· 

Warum wir auf aversive Methoden im Tiertraining verzichten

Trainingserfolge mit Wachteln

 

Erstaunlicherweise treffen wir trotz der aktuellen positiven Entwicklungen nach wie vor auf die Verwendung aversiver Methoden im Hundetraining. Einige Trainer verwenden bewusst Strafreize zur Hundeerziehung, einige Halter sind davon überzeugt, dass ein Einsatz von positiver Strafe unausweichlich zu einem erfolgreichen Training gehört.

Diskussionen darüber, ob diese Einschätzung tatsächlich korrekt ist oder nicht, führen meist ins Leere und verhärteten Fronten. Aus diesem Grund möchte ich an dieser Stelle keine neuen Diskussion anfangen, sondern statt dessen ein kurzes Gedankenexperiment wagen:

 

Überlegen Sie kurz, wie Sie einer Wachtel beibringen würden, einen Hindernisparcours (bestehend aus Slalom, A-Wand und Tunnel) auf Zeit zu durchlaufen...

...und sehen Sie sich danach das folgende Video an...

...danach erlauben Sie mir, Ihnen MEINE Antwort zu der o.g. Frage zu geben...

 

Ich würde es mit Positiver Verstärkung, einem gesunden Interesse am Ausprobieren, einer Hohen Bereitschaft zur Alternativensuche, viel Ausdauer und unglaublich viel Spass Im TRaining versuchen... aber auf jeden Fall ohne Druck und Gewalt.

 

 

Der erste Impuls, dem ich hier gerecht werden möchte, ist der sicherlich aufkommende Gedanke, ob man das Training an Wachteln mit dem Training von Hunden überhaupt vergleichen kann. Wachteln sind Fluchtiere und daher sehr ängstlich. Die Verwendung von aversiven Methoden führt sofort zu einer "Verweigerungshaltung" und "Lernblockade".

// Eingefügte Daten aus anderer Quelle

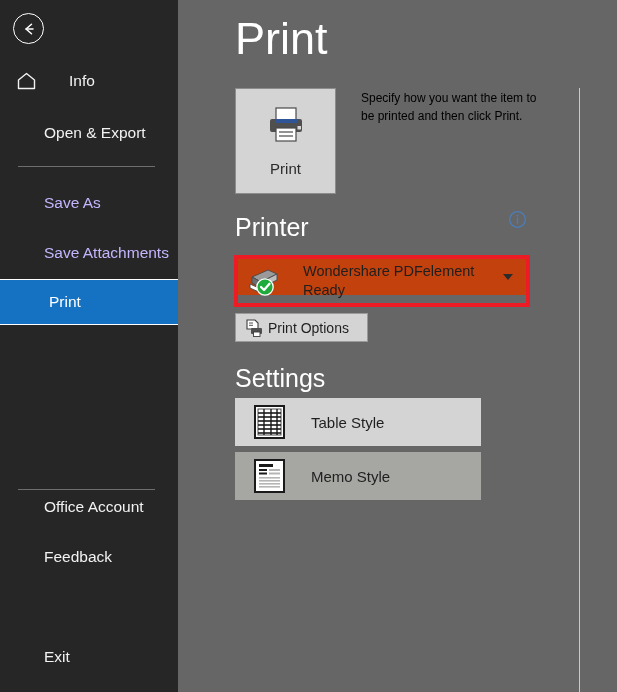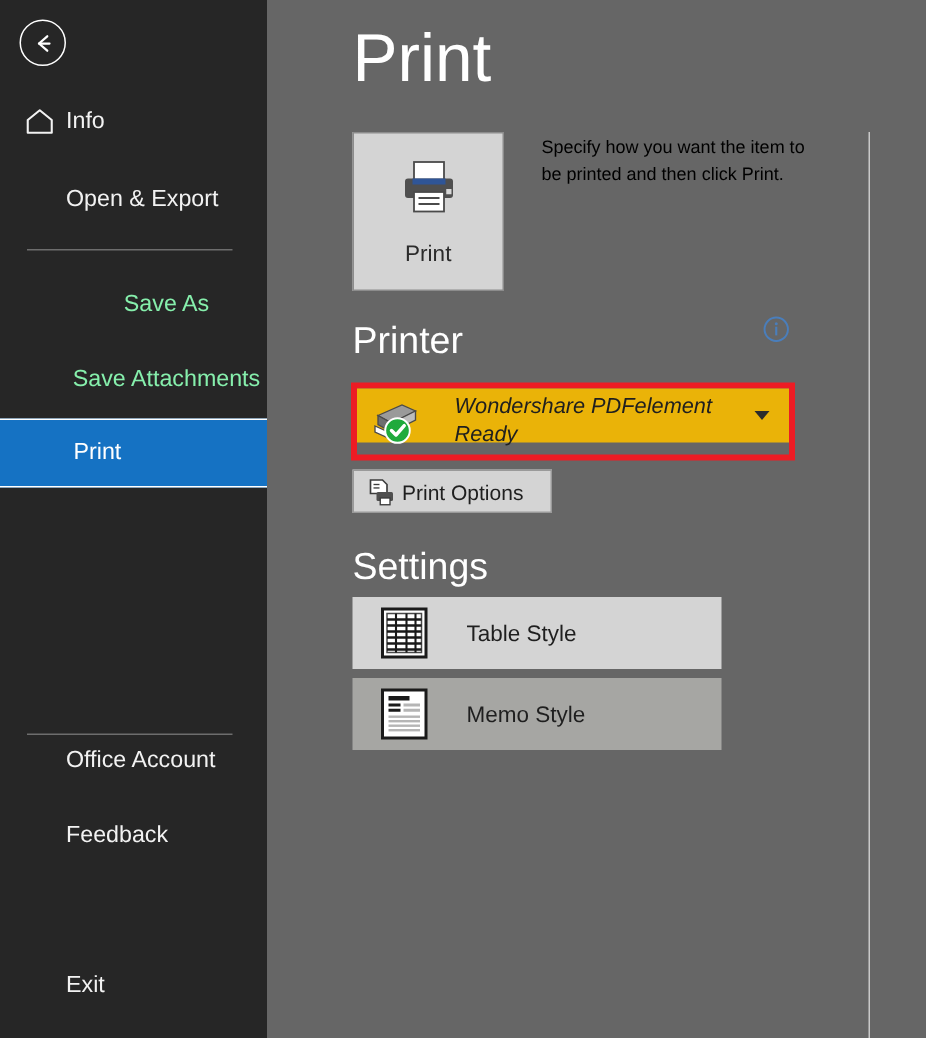"Info" .nav-item.has-icon .nav-label { padding-left: 44px -> 69px }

Unter der begründeten Annahme, dass die bekannten Lernprinzipien artübergreifend für Vogel und Säugetiere anwendbar sind, wurden die Wachteln unter Verwendung der Trainingsachse von viel positiver Verstärkung und minimaler negativer Betrafung trainiert. Dabei ging es in erster Linie darum herauszufinden, welche Trainingsmethode die höchste Motivation bei dem Wachteln erzeugt. Absteigend in der Erfolgsquote konnte man bei den Wachteln mit folgenden Methoden gute Fortschritte erzielen:

  1. Locken

  2. Konfiguration beeinflussen

  3. Targettraining

  4. Verketten

  5. Formen

  6. Provozieren

Der entscheidendste Trainingsfortschritt war allerdings bei mir als Trainer zu beobachten. Durch den Umgang mit den Wachteln konnte bzw. musste ich meine Beobachtungsgabe schärfen, um Erfolge zu erzielen.  Die eigene Impulskontrolle wurde stark beansprucht und kontinuierlich ausgeprägt. War kein Trainingsfortschritt mehr zu erzielen, war es immer wieder notwendig, die Methoden anzupassen und neue Wege zu finden und auszuprobieren. Auf kurzzeitige Frustrationstiefs folgten Momente von enormen Stolz und viel Motivation zum Weitermachen.



Die Wachteln zeigten im Verlauf des Trainings wachsende Motivation und kamen bereitwillig angelaufen, wenn es wieder losging. Der Spaß am Ausprobieren wuchs beidseitig bei Trainer und Tier und sofern man es glauben mag, gab es sogar eine Art Bindungsaufbau.

 

Wenn also Fluchttiere durch eine Trainingsweise zum Erfolg geführt werden können, die ohne Strafreize auskommt, dann ist diese aufgrund der universellen Verhaltenstheorie auch bei Hunden (und besonders bei ängstlichen) anwendbar. Sofern also die Verwendung von positiver Verstärkung kombiniert mit einem sehr geringen Anteil an negativer Strafe zu beeindruckenden Erfolgen, einer motivierten Arbeitsumgebung und verbesserter Trainer-Tier Beziehung führt, ergibt sich meiner Meinung nach keine Notwendigkeit positive Strafe im Training von Tieren zu verwenden.